**Problem**
Give the lines of the entries below as a numbered list, skipping any blank lines. Begin at the first line of the entries, stop after the line that contains "Kings Of Indigo", and leave the pictures out.

==== Data provided

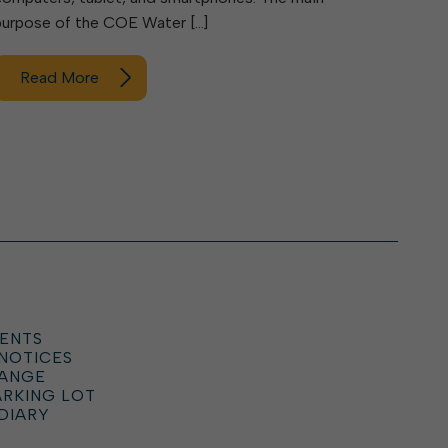
purpose of the COE Water […]
Read More
ENTS
 NOTICES
HANGE
ARKING LOT
DIARY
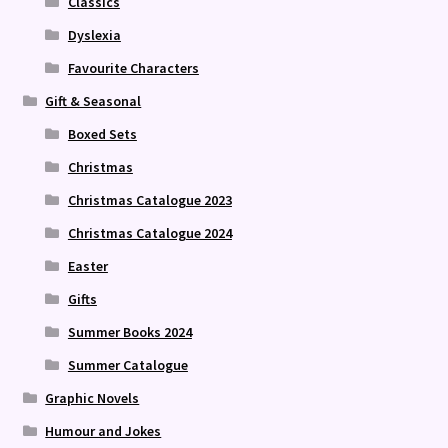
Classics
Dyslexia
Favourite Characters
Gift & Seasonal
Boxed Sets
Christmas
Christmas Catalogue 2023
Christmas Catalogue 2024
Easter
Gifts
Summer Books 2024
Summer Catalogue
Graphic Novels
Humour and Jokes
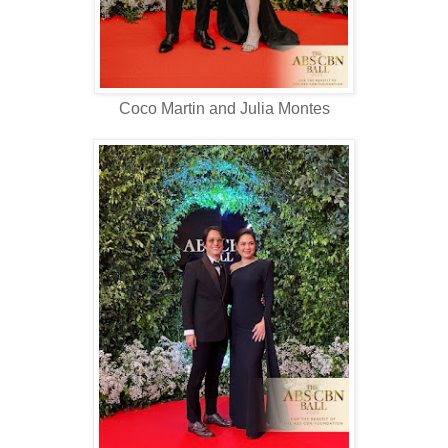
Coco Martin and Julia Montes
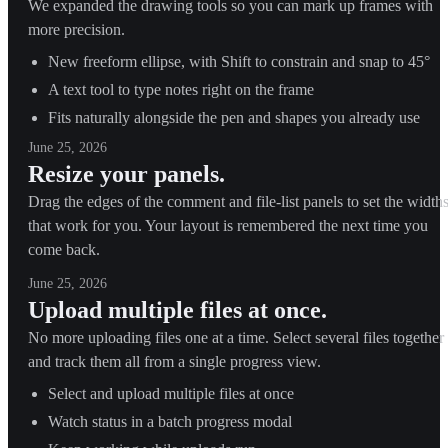
We expanded the drawing tools so you can mark up frames with
more precision.
New freeform ellipse, with Shift to constrain and snap to 45°
A text tool to type notes right on the frame
Fits naturally alongside the pen and shapes you already use
June 25, 2026
Resize your panels.
Drag the edges of the comment and file-list panels to set the width
that work for you. Your layout is remembered the next time you
come back.
June 25, 2026
Upload multiple files at once.
No more uploading files one at a time. Select several files together
and track them all from a single progress view.
Select and upload multiple files at once
Watch status in a batch progress modal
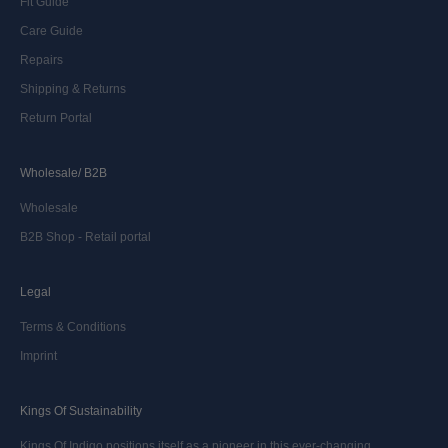
Fit Guide
Care Guide
Repairs
Shipping & Returns
Return Portal
Wholesale/ B2B
Wholesale
B2B Shop - Retail portal
Legal
Terms & Conditions
Imprint
Kings Of Sustainability
Kings Of Indigo positions itself as a pioneer in this ever-changing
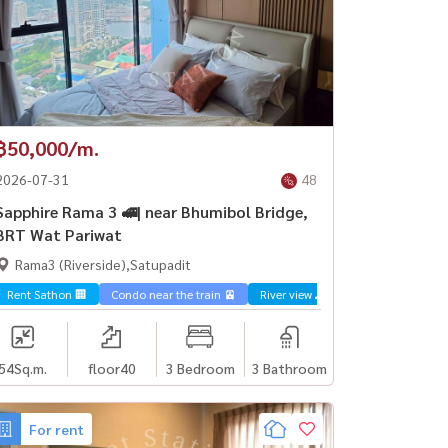
฿50,000/m.
2026-07-31
48
Sapphire Rama 3 🚅| near Bhumibol Bridge,
BRT Wat Pariwat
Rama3 (Riverside),Satupadit
Rent Sathon 🏢
Condo near the train 🚈
River view 🌊
54
Sq.m.
floor40
3 Bedroom
3 Bathroom
For rent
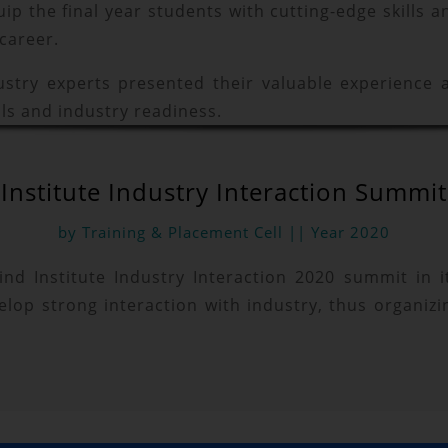
p the final year students with cutting-edge skills
 career.
ustry experts presented their valuable experience
ls and industry readiness.
Institute Industry Interaction Summit
by Training & Placement Cell || Year 2020
 kind Institute Industry Interaction 2020 summit in
velop strong interaction with industry, thus organizi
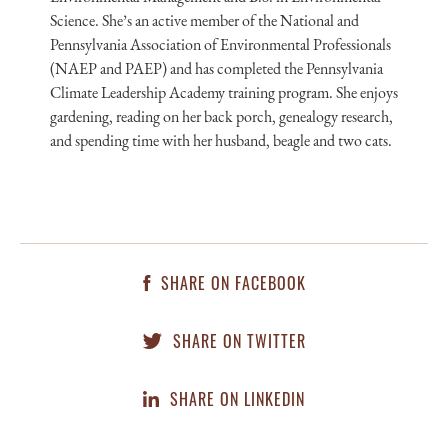
Science. She’s an active member of the National and
Pennsylvania Association of Environmental Professionals
(NAEP and PAEP) and has completed the Pennsylvania
Climate Leadership Academy training program. She enjoys
gardening, reading on her back porch, genealogy research,
and spending time with her husband, beagle and two cats.
SHARE ON FACEBOOK
SHARE ON TWITTER
SHARE ON LINKEDIN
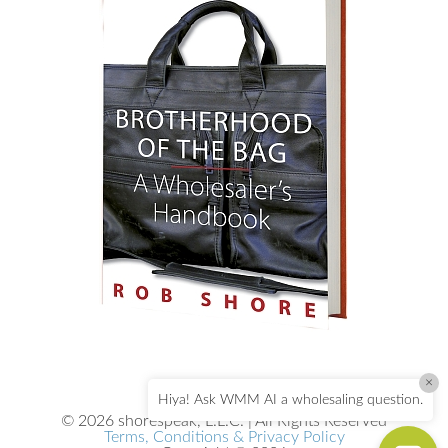
×
Hiya! Ask WMM AI a wholesaling question.
© 2026 shorespeak, L.L.C. | All Rights Reserved
Terms, Conditions & Privacy Policy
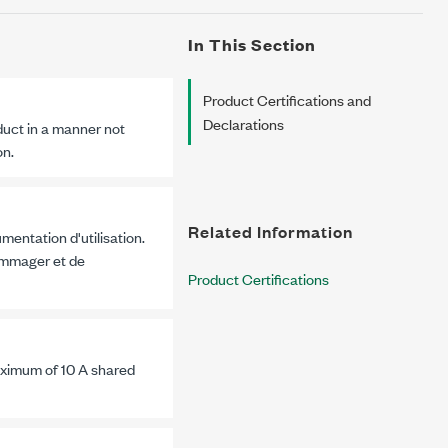
In This Section
Product Certifications and
Declarations
duct in a manner not
on.
Related Information
mentation d'utilisation.
dommager et de
Product Certifications
maximum of
10 A
shared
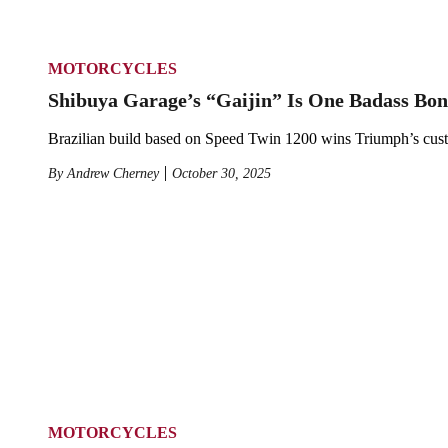
MOTORCYCLES
Shibuya Garage’s “Gaijin” Is One Badass Bon
Brazilian build based on Speed Twin 1200 wins Triumph’s cus
By
Andrew Cherney
October 30, 2025
MOTORCYCLES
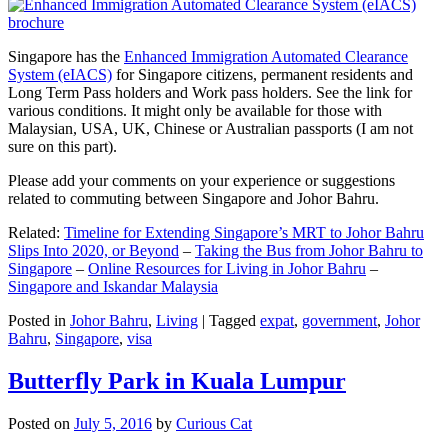
Singapore has the
Enhanced Immigration Automated Clearance
System (eIACS)
for Singapore citizens, permanent residents and
Long Term Pass holders and Work pass holders. See the link for
various conditions. It might only be available for those with
Malaysian, USA, UK, Chinese or Australian passports (I am not
sure on this part).
Please add your comments on your experience or suggestions
related to commuting between Singapore and Johor Bahru.
Related:
Timeline for Extending Singapore’s MRT to Johor Bahru
Slips Into 2020, or Beyond
–
Taking the Bus from Johor Bahru to
Singapore
–
Online Resources for Living in Johor Bahru
–
Singapore and Iskandar Malaysia
Posted in
Johor Bahru
,
Living
|
Tagged
expat
,
government
,
Johor
Bahru
,
Singapore
,
visa
Butterfly Park in Kuala Lumpur
Posted on
July 5, 2016
by
Curious Cat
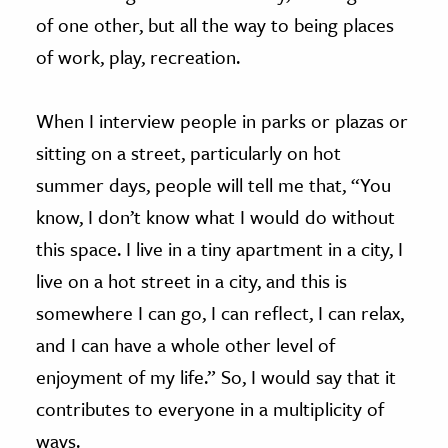
of one other, but all the way to being places
of work, play, recreation.
When I interview people in parks or plazas or
sitting on a street, particularly on hot
summer days, people will tell me that, “You
know, I don’t know what I would do without
this space. I live in a tiny apartment in a city, I
live on a hot street in a city, and this is
somewhere I can go, I can reflect, I can relax,
and I can have a whole other level of
enjoyment of my life.” So, I would say that it
contributes to everyone in a multiplicity of
ways.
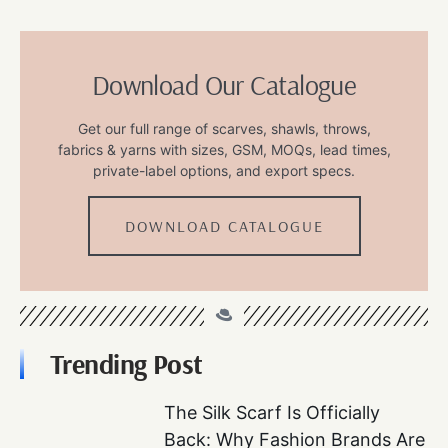
Download Our Catalogue
Get our full range of scarves, shawls, throws,
fabrics & yarns with sizes, GSM, MOQs, lead times,
private-label options, and export specs.
DOWNLOAD CATALOGUE
Trending Post
The Silk Scarf Is Officially
Back: Why Fashion Brands Are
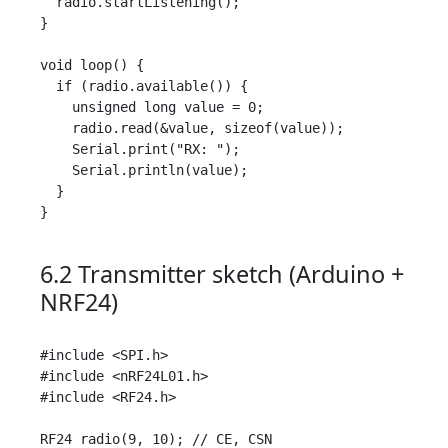
  radio.startListening();

}

void loop() {

  if (radio.available()) {

    unsigned long value = 0;

    radio.read(&value, sizeof(value));

    Serial.print("RX: ");

    Serial.println(value);

  }

}

6.2 Transmitter sketch (Arduino +
NRF24)
#include <SPI.h>

#include <nRF24L01.h>

#include <RF24.h>

RF24 radio(9, 10); // CE, CSN
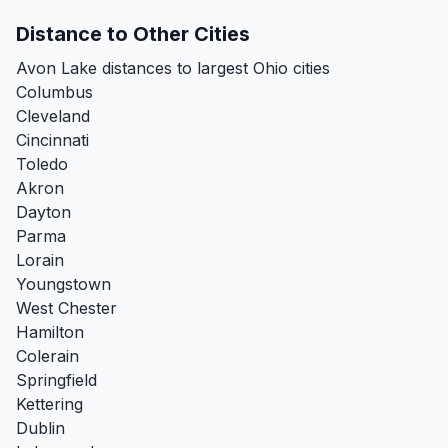
Distance to Other Cities
Avon Lake distances to largest Ohio cities
Columbus
Cleveland
Cincinnati
Toledo
Akron
Dayton
Parma
Lorain
Youngstown
West Chester
Hamilton
Colerain
Springfield
Kettering
Dublin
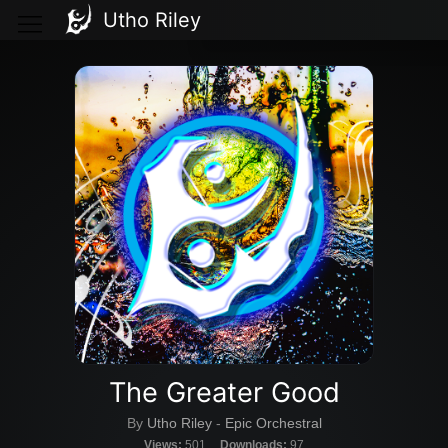
Utho Riley
The Greater Good
By
Utho Riley
-
Epic Orchestral
Views:
501
Downloads:
97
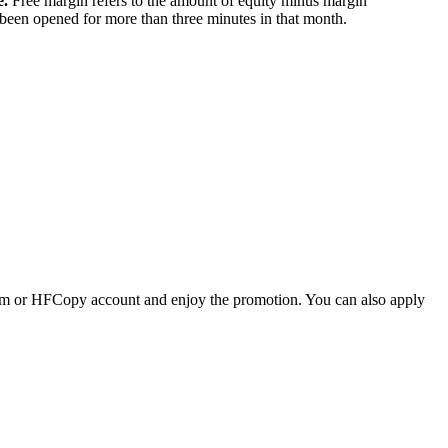
e.
Free margin refers to the amount of equity minus margin
been opened for more than three minutes in that month.
um or HFCopy account and enjoy the promotion. You can also apply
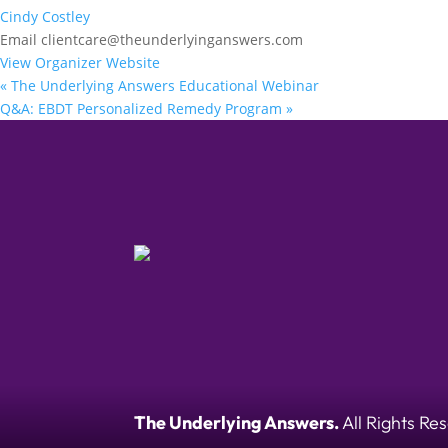
Cindy Costley
Email
clientcare@theunderlyinganswers.com
View Organizer Website
«
The Underlying Answers Educational Webinar
Q&A: EBDT Personalized Remedy Program
»
The Underlying Answers.
All Rights Re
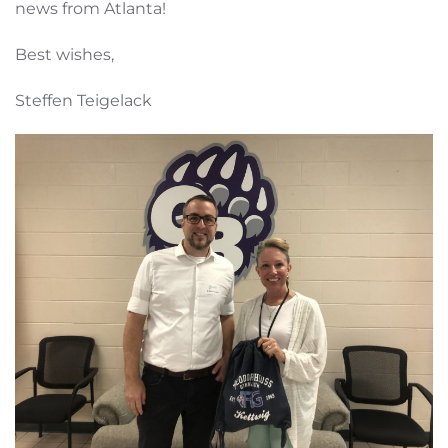
news from Atlanta!
Best wishes,
Steffen Teigelack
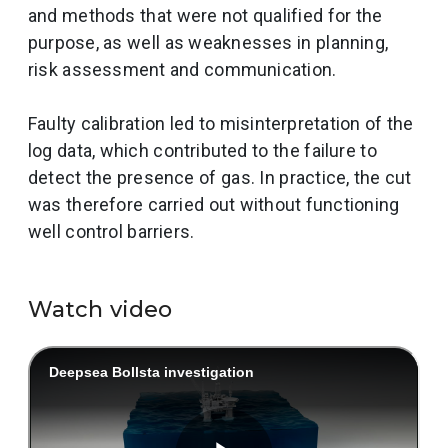
and methods that were not qualified for the
purpose, as well as weaknesses in planning,
risk assessment and communication.
Faulty calibration led to misinterpretation of the
log data, which contributed to the failure to
detect the presence of gas. In practice, the cut
was therefore carried out without functioning
well control barriers.
Watch video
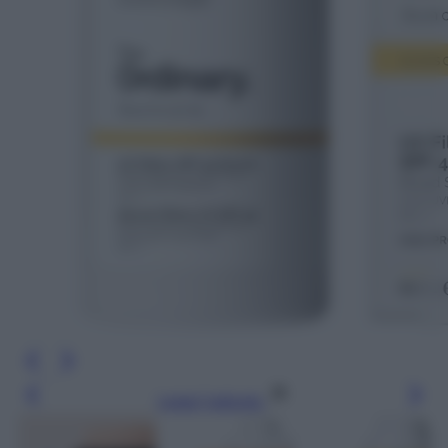
Leggi l’articolo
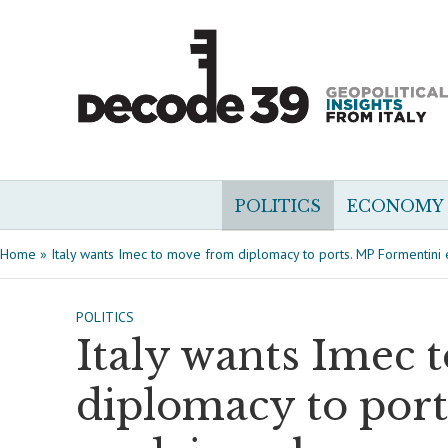
POLITICS
ECONOMY
Home
»
Italy wants Imec to move from diplomacy to ports. MP Formentini
POLITICS
Italy wants Imec 
diplomacy to por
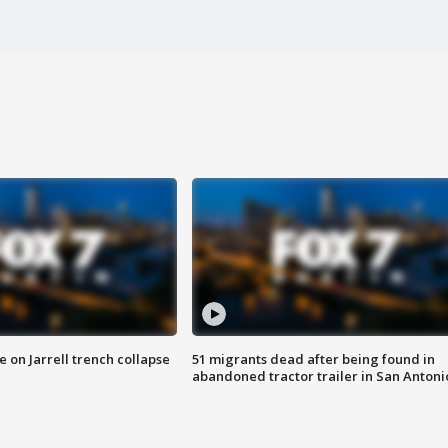
 on Jarrell trench collapse
51 migrants dead after being found in
abandoned tractor trailer in San Antoni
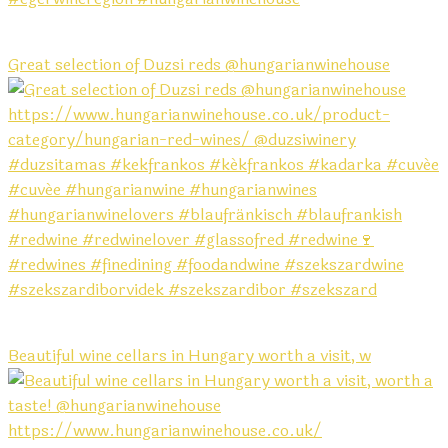
Great selection of Duzsi reds @hungarianwinehouse
Beautiful wine cellars in Hungary worth a visit, w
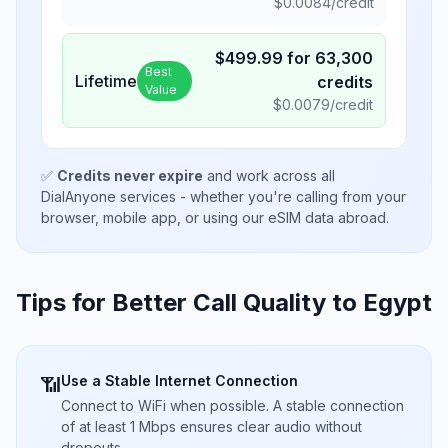
$
0.0084
/credit
$
499.99
for
63,300
Best
Lifetime
credits
Value
$
0.0079
/credit
✅
Credits never expire
and work across all
DialAnyone services - whether you're calling from your
browser, mobile app, or using our eSIM data abroad.
Tips for Better Call Quality to
Egypt
Use a Stable Internet Connection
📶
Connect to WiFi when possible. A stable connection
of at least 1 Mbps ensures clear audio without
dropouts.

========

**Response to this exercise**
1. purpose of the COE Water […]
2. Read More
3. ENTS
4.  NOTICES
5. HANGE
6. ARKING LOT
7. DIARY
8. Classics
9. Dyslexia
10. Favourite Characters
11. Gift & Seasonal
12. Boxed Sets
13. Christmas
14. Christmas Catalogue 2023
15. Christmas Catalogue 2024
16. Easter
17. Gifts
18. Summer Books 2024
19. Summer Catalogue
20. Graphic Novels
21. Humour and Jokes
22. Coco Martin and Julia Montes
23. We expanded the drawing tools so you can mark up frames with
24. more precision.
25. New freeform ellipse, with Shift to constrain and snap to 45°
26. A text tool to type notes right on the frame
27. Fits naturally alongside the pen and shapes you already use
28. June 25, 2026
29. Resize your panels.
30. Drag the edges of the comment and file-list panels to set the width
31. that work for you. Your layout is remembered the next time you
32. come back.
33. June 25, 2026
34. Upload multiple files at once.
35. No more uploading files one at a time. Select several files together
36. and track them all from a single progress view.
37. Select and upload multiple files at once
38. Watch status in a batch progress modal
39. Fit Guide
40. Care Guide
41. Repairs
42. Shipping & Returns
43. Return Portal
44. Wholesale/ B2B
45. Wholesale
46. B2B Shop - Retail portal
47. Legal
48. Terms & Conditions
49. Imprint
50. Kings Of Sustainability
51. Kings Of Indigo positions itself as a pioneer in this ever-changing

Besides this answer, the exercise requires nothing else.